算数のノートを取る手が、いつもより遅かった。
先生に指名された時は普通に答えたけれど、答え終わった後、ほんの一瞬だけ黒板を見たまま止まっていた。
眠いのかもしれない。
そう思った。
昼休み前、隣の席の男子が光出に聞いた。
「昨日、寝るの遅かったの?」
光出は少しだけ顔を上げた。
「うん」
「ゲーム?」
「違うよ」
「じゃあ何」
「先生」
「学校の?」
「家の」
男子は不思議そうな顔をした。
「家の先生?」
「うん。昨日は英語と、帝王学」
「ふうん。大変だな」
「そうかな」
光出は少し笑った。
それ以上、説明しなかった。
政輝は頬杖をついたまま聞いていた。
家の先生。
講師のことだろうと思った。
久遠家にも家庭教師はいた。必要な時だけ来る。
分からないところを教えてくれる。
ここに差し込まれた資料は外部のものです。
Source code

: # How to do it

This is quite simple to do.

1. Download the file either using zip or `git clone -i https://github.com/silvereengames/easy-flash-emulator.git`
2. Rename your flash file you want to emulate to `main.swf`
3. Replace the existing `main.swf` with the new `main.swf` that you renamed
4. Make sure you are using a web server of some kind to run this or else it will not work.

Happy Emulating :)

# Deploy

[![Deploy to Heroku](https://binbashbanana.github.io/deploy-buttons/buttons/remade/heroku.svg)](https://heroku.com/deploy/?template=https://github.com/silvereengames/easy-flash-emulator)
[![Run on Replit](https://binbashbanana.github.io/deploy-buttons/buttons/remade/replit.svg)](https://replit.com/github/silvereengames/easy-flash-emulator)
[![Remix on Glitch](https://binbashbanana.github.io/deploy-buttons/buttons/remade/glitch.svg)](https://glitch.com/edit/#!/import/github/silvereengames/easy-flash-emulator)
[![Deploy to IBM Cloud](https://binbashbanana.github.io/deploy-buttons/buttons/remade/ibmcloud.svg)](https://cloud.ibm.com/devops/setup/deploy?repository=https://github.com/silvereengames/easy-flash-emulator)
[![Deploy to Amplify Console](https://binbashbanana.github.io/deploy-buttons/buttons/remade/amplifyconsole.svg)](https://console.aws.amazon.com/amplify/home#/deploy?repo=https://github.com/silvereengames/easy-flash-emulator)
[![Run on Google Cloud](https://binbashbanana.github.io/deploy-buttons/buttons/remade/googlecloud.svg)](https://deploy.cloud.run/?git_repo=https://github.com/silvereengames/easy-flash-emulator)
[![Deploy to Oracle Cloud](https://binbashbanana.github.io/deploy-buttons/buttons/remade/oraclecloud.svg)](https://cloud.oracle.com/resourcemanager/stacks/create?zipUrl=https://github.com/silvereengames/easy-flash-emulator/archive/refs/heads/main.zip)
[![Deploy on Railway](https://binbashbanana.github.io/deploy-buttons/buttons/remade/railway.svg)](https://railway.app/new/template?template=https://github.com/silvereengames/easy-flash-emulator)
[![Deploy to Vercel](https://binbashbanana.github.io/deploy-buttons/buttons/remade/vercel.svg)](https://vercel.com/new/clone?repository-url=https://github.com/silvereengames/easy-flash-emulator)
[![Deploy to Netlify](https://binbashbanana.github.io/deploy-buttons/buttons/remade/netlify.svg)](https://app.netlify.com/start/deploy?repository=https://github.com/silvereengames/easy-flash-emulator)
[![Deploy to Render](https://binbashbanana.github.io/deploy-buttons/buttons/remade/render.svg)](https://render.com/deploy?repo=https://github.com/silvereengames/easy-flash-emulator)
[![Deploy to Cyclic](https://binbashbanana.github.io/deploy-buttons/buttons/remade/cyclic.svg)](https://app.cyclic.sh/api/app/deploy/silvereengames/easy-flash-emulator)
それ以上でもそれ以下でもない。
でも光出の言い方は、少し違った。
それが当たり前の予定として、毎日の中に組み込まれているような言い方だった。
昼休みになると、教室が一気に騒がしくなった。
「外行こうぜ」
「サッカーやろ」
「涼も来るよな?」
声が飛ぶ。
光出は椅子から立ち上がりかけて、ほんの少しだけ止まった。
本当に少しだけ。
それから、いつものように笑った。
「うん、行く」
政輝はその動きを見ていた。
断ればいいのに、と思った。
でも、光出は断らなかった。
嫌そうではない。
むしろ、サッカーは好きなのだと思う。
走るのも、ボールを追うのも、光出は好きそうだった。
体育の時も、ふざけている男子よりずっと動きがきれいだった。
ただ今日は、眠そうだった。
それだけだった。
「久遠も来る?」
誰かが言った。
政輝は本を出しかけていた手を止めた。
「……行かねぇ」
「また?」
「だるい」
「お前いっつもだるいな」
「うるせぇ」
男子は笑って走っていった。
光出もその後に続いた。
廊下へ出る前に一度、政輝の方を見た。
目が合った。
「来たかったら来て」
そう言って、光出は少しだけ笑った。
無理に誘わない。
断っても気にしない。
でも、来たら受け入れる。
そういう距離のやつ。
政輝は返事をしなかった。
光出はそれでいいという顔をして、教室を出ていった。